Would Seaside work in outer suburban Melbourne?Posted: September 26, 2011
When I first saw pictures of Seaside many years ago, I imagined that’s what the outer suburbs of Melbourne could look like one day. Click on the picture and go for a “walk” around the Florida village that had a key role in inspiring the New Urbanism movement. Seaside is famous – you might know it from its role in The Truman Show or from its distinctive array of “story book” houses.
Although the houses are detached, you’ll see many of the key ideas of New Urbanism in Seaside, including houses that open up to neighbourly streets and paths, have no garages and are within an easy walk of the town centre. Keep an eye out for walking paths. Given the kind of detached housing that’s being built today in Australian cities, I find it extraordinary that the first stage of Seaside was started 30 years ago!
It doesn’t push all the New Urbanism buttons. For example, the range of dwelling types is pretty limited and there’s not much evidence of transit orientation (it’s not a commuter village). Nevertheless, average density approaches the aspirational 25 dwellings per hectare, well in excess of the 15 dwellings per hectare promoted in Melbourne 2030 and in new fringe structure plans like the one for Toolern, near Melton.
For my money, the key reason Seaside has such broad popular appeal is the two and three storey detached “Hansel and Gretel” houses, with their faux widow’s walks and sometimes extravagant follies. Some architects however find it twee – they wince at the sentimentality and overwrought quaintness of the place.
I think it also appeals because of the determination of the architects to eliminate garages. This enables living areas to be placed at the front within a conversation’s distance of the sidewalk. It captures a half-forgotten notion of neighbourliness and conjures romantic images like promenading.
This contrasts with the practice in Melbourne where both new suburban houses and traditional inner city terraces tend to put bedrooms at the front and the main living areas at the rear (only apartments and older suburban houses seem to have living areas facing the street, although they’re usually set way back from the front boundary).
A parallel with Melbourne though is the limited area of private open space. I hear frequent condemnation of big houses with small yards in Melbourne’s outer suburbs (as if buyers can’t make their own decisions about what size yard they want!) but the area of private open space in Seaside looks positively miniscule. As with apartment dwellers, I’d expect the quality of the public realm is an important offset.
As a possible model for Australian suburbia, it’s important to get Seaside in context. It’s not a big place – it only covers
about 50 32 hectares (the part of Fishermans Bend mooted for redevelopment is 200 Ha) and has around 500 houses. (Update: the whole area though, including very similar contiguous developments, is about 100 Ha with 1,000 or more houses – see Comments). Also, it’s essentially a beachside resort for people who are well-off. Many of the houses are rented to holiday makers and in that sense it functions more like the swank residential areas close to Hastings Street in Noosa than the suburbs of Melbourne or Sydney.

DESCRIPTION OF THE TASK:
Set down the Seaside post word for word, starting with "Although the houses" and going on through "Toolern, near Melton.".

DATA FOR ANALYSIS:
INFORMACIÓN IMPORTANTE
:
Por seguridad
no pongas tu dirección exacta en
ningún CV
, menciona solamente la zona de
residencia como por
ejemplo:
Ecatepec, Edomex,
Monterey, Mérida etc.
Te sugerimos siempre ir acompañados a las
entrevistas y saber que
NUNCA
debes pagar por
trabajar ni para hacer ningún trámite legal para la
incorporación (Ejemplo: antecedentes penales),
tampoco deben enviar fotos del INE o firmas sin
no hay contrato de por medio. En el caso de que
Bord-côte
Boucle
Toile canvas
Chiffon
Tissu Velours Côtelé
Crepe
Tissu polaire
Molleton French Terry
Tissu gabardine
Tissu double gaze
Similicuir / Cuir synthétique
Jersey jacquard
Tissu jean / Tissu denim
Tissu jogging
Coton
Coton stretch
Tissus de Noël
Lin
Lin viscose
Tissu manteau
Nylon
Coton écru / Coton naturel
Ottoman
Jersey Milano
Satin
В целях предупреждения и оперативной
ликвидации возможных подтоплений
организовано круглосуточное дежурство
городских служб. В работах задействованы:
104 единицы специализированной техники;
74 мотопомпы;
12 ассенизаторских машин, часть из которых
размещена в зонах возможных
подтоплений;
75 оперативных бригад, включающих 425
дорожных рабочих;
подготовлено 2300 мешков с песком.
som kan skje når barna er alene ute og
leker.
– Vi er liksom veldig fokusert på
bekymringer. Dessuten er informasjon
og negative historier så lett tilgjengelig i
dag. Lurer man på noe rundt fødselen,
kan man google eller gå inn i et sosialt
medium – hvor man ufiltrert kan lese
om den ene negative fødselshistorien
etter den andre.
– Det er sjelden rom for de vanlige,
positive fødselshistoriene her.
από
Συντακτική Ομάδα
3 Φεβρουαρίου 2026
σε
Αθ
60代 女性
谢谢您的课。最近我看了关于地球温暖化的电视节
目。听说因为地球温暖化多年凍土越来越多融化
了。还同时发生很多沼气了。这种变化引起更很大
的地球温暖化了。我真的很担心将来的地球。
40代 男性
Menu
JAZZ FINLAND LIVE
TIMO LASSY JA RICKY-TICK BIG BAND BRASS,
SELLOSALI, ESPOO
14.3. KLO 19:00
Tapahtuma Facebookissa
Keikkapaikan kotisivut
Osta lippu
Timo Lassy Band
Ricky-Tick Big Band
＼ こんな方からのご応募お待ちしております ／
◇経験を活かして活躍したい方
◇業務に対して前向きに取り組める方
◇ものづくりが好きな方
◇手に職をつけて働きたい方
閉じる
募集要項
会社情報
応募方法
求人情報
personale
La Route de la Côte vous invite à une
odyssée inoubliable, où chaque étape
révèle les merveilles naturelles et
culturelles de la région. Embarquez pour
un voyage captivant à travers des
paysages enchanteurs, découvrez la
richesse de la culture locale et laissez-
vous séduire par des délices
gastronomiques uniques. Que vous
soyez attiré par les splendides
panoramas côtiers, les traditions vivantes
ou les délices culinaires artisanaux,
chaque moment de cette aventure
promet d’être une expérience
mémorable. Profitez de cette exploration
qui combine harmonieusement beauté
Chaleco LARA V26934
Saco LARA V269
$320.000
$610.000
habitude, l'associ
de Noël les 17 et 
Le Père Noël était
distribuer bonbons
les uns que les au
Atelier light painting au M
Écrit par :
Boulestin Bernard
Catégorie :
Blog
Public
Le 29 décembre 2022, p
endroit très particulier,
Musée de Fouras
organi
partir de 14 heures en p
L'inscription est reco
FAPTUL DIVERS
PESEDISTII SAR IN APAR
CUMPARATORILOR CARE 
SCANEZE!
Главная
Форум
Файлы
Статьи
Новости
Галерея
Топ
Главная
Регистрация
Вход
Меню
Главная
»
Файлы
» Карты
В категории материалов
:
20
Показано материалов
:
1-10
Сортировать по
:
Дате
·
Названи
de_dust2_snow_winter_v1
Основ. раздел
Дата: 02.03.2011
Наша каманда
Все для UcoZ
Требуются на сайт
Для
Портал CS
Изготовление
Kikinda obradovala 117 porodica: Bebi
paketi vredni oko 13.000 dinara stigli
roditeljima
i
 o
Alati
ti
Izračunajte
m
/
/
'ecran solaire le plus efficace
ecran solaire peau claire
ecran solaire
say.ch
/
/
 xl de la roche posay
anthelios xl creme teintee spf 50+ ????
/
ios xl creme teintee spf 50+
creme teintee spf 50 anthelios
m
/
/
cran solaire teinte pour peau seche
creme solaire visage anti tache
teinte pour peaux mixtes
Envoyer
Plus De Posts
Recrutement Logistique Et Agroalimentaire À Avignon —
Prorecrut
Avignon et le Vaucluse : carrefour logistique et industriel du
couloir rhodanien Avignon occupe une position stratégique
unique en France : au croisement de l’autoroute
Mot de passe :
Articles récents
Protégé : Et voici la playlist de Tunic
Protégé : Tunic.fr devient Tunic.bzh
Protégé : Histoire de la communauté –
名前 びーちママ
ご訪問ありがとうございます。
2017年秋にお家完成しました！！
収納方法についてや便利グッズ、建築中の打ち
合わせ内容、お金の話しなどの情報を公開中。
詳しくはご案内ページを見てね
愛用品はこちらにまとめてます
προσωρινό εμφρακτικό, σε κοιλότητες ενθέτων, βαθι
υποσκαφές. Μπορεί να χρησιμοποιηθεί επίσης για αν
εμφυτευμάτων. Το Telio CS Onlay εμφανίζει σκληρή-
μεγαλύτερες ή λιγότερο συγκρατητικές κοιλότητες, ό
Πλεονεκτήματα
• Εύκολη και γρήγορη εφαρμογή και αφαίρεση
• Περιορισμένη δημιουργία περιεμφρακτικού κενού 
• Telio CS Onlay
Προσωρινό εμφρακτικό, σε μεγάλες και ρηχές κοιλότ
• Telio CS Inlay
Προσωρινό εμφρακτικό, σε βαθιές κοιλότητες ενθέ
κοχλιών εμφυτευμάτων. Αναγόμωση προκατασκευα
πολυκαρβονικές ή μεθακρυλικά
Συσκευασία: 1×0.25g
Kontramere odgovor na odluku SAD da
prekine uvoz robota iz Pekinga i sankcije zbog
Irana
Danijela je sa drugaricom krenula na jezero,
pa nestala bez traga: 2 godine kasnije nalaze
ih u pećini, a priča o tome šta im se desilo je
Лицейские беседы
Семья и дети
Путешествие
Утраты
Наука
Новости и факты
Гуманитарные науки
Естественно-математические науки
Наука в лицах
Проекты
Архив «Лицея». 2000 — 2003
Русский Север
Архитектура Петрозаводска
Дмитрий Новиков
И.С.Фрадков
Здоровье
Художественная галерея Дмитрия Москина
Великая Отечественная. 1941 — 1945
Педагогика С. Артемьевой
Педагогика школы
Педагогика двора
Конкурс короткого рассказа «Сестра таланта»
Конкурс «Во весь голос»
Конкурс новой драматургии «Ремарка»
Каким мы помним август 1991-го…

FINAL ANSWER:
Although the houses are detached, you’ll see many of the key ideas of New Urbanism in Seaside, including houses that open up to neighbourly streets and paths, have no garages and are within an easy walk of the town centre. Keep an eye out for walking paths. Given the kind of detached housing that’s being built today in Australian cities, I find it extraordinary that the first stage of Seaside was started 30 years ago!
It doesn’t push all the New Urbanism buttons. For example, the range of dwelling types is pretty limited and there’s not much evidence of transit orientation (it’s not a commuter village). Nevertheless, average density approaches the aspirational 25 dwellings per hectare, well in excess of the 15 dwellings per hectare promoted in Melbourne 2030 and in new fringe structure plans like the one for Toolern, near Melton.